Aug 20, 2008 - Oct 12, 2008

Written and set during the 1968 presidential campaign, Weekend is a witty comedy about a Republican Senator who is about to announce his candidacy for his party’s nomination when his son arrives with shocking — and potentially politically damaging — news. Prejudice, blackmail, self-righteousness and opportunism become a potent mix as the candidate and his handlers conspire with well-calculated maneuvers to save the day.

Tesla's Letters

Chicago Premiere

Nov 6, 2007 - Dec 23, 2007

Ideas about war and peace, the uses of science and the exercise of humanity reverberate in this witty, suspenseful, intellectual puzzle of a drama. An American student travels to the former Yugoslavia in 1997 to research the work of Nikola Tesla, the Croatian-born Serbian scientist who invented electricity as we use it today. But as she delves deeper into Tesla’s life and homeland, she is soon forced to make a decision about whether to get involved with the unexpected world of turmoil and suffering around her.

Paradise Lost

Aug 21, 2007 - Oct 21, 2007

Reportedly considered by Odets himself to be his best and most significant work,Paradise Lost is an intense family drama set amid the vast landscape of social and economic challenges faced during the Great Depression. How will financial misfortune affect the values, personalities, relationships and aspirations of the well-educated, middle-class Gordons and their close circle of friends?

Odets’ passionate characters speak with a fast-talking language that sings with big dreams and optimism for the future, despite daunting odds.

Lillian

Nov 12, 2006 - Dec 18, 2006

Based on the autobiographical writings of Lillian Hellman, Lillian premiered on Broadway in January 1986 starring Tony Award-winner Zoe Caldwell.

The play is set in the waiting room of a New York hospital where Hellman awaits the death of her longtime companion Dashiell Hammett. As she waits, she reflects on her memories — growing up in New Orleans and New York, her successes and failures as an artist, her testimony before the House Un-American Activities Committee and the myriad people and incidents that shaped her life.

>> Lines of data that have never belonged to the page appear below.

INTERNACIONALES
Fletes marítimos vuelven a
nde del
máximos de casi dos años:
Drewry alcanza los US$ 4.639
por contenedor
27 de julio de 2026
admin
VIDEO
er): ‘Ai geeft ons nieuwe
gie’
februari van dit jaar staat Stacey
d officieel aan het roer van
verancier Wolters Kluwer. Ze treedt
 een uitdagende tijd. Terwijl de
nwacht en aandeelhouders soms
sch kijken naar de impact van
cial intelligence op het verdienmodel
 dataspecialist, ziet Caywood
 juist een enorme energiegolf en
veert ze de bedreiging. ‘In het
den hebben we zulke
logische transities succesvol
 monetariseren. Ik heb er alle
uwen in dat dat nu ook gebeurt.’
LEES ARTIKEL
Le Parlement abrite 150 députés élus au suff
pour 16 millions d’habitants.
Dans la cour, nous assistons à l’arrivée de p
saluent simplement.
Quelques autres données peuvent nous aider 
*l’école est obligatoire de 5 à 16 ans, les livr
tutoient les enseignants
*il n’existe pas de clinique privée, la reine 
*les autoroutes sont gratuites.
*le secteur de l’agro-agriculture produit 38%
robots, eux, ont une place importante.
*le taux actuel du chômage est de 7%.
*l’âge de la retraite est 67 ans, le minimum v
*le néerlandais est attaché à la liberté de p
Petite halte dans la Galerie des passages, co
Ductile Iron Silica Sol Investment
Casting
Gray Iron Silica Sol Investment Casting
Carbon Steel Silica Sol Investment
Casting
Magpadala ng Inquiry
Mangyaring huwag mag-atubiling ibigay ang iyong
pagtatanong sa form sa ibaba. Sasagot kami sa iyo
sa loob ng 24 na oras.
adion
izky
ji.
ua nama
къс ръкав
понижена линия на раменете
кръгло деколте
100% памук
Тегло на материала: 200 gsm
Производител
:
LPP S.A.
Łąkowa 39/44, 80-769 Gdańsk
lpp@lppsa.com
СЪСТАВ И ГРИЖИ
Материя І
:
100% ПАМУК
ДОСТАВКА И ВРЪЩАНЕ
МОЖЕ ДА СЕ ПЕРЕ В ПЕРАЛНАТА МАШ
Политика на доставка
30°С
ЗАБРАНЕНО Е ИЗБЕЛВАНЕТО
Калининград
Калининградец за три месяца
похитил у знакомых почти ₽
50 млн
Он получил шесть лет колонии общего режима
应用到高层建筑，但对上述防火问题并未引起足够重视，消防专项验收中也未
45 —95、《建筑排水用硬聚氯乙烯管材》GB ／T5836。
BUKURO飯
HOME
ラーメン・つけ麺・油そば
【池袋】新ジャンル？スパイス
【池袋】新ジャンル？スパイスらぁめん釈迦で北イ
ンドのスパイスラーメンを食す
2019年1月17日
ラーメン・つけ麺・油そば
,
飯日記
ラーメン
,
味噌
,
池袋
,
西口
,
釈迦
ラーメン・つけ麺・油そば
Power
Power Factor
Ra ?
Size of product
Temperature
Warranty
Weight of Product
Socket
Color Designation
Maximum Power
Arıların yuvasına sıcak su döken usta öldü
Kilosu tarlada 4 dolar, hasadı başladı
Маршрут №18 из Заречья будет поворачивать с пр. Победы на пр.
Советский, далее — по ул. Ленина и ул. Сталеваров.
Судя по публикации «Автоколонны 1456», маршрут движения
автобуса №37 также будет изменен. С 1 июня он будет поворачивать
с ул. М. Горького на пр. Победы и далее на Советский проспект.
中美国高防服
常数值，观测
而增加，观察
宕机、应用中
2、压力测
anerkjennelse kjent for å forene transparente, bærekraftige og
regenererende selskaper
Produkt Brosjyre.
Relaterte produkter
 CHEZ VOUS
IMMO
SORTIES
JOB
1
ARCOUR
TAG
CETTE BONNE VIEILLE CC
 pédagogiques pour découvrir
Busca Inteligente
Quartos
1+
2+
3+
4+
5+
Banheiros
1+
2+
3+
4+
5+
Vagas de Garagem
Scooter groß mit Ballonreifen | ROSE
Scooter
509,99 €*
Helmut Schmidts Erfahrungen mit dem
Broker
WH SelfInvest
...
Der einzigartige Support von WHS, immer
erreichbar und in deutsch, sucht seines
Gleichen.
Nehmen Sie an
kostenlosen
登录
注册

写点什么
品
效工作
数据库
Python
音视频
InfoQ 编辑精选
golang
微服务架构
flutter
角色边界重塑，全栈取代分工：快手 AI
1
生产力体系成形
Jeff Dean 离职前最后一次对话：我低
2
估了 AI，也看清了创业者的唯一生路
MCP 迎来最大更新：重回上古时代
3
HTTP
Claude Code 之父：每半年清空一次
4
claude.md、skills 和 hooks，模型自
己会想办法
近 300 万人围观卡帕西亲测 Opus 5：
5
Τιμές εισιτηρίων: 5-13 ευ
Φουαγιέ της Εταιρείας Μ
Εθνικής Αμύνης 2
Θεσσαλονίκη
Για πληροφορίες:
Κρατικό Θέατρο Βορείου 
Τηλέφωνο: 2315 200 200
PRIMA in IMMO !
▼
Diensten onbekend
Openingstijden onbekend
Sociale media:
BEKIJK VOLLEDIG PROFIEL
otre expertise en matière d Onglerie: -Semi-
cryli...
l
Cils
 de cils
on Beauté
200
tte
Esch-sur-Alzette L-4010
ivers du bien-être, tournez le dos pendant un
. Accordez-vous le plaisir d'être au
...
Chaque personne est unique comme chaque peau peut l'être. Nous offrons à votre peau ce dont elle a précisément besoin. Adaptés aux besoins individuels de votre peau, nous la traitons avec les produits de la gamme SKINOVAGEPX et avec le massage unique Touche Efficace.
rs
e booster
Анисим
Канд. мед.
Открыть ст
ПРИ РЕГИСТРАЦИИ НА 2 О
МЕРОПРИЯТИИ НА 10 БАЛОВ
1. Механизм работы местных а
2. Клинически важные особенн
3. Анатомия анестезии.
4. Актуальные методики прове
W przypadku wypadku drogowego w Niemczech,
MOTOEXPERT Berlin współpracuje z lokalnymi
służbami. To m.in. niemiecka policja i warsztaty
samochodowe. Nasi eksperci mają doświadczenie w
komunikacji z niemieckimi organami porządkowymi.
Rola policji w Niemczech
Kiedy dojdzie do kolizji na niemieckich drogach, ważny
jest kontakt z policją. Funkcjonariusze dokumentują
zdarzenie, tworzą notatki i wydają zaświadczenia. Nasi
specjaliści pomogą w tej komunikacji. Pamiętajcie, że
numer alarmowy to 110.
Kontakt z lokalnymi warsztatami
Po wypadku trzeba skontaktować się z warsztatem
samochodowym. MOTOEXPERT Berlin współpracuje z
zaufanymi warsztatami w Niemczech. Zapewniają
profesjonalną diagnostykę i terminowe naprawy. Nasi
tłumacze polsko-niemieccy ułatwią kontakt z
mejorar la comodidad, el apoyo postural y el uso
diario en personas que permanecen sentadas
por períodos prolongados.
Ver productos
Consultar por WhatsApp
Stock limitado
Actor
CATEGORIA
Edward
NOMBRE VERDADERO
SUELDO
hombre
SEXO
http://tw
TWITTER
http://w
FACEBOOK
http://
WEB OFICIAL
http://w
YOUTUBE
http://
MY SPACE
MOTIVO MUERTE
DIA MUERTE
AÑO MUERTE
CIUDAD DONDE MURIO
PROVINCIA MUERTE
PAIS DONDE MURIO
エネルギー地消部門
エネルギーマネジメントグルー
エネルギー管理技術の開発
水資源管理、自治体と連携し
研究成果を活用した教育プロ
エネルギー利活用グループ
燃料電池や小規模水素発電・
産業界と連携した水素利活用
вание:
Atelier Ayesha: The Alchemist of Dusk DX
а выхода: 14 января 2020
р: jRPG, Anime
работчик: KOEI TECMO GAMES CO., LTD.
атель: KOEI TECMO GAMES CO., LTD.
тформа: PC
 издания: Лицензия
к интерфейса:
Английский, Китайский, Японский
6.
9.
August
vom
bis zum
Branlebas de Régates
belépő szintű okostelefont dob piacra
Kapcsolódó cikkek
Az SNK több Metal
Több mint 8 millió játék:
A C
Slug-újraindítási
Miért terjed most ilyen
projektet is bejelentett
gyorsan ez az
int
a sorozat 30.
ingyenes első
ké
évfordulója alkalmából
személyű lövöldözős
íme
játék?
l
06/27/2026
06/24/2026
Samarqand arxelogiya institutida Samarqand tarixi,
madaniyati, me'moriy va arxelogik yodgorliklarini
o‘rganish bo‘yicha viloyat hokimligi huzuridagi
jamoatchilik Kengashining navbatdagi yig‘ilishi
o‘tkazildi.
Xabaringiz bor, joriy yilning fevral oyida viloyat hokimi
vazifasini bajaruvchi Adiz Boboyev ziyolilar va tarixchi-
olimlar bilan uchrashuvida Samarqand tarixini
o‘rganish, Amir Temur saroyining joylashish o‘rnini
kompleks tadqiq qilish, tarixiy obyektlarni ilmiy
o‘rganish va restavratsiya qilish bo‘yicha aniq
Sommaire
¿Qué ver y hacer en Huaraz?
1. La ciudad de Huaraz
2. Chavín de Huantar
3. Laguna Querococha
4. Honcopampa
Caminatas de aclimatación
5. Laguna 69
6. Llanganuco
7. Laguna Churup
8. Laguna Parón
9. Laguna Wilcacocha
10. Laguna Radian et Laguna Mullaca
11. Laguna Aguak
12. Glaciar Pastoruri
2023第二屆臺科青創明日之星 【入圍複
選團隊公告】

Described as “ribald, poignant entertainment” by Time and a “beautifully constructed union of intellect and emotion” by The Washington Post, Lillianis a compelling portrait of an artist and woman who made unforgettable contributions to the worlds of theatre, literature and politics in America.

A Man for All Seasons

Nov 1, 2005 - Dec 18, 2005

First staged in 1960, Robert Bolt’s masterpiece is a ferocious battle between church and state, faith and politics, and one man’s struggle to maintain his principles when he is pressured to abandon them. When England’s Lord Chancellor, Sir Thomas More, is asked by Henry VIII to annul his marriage so he can re-marry, More is torn between serving his King or staying true to his beliefs. His defiance of Henry ignites a political firestorm and forces More to pay the price of his disloyalty.

Paragon Springs

Chicago Premiere

Feb 10, 2004 - Mar 28, 2004

Greed and corruption run rampant in this American adaptation of Henrik Ibsen’s classic AN ENEMY OF THE PEOPLE, transplanted to the Midwest in the 1920s. When one man attempts to expose a major water pollution scandal in his town, the community is faced with the economic and moral turmoil of setting things right.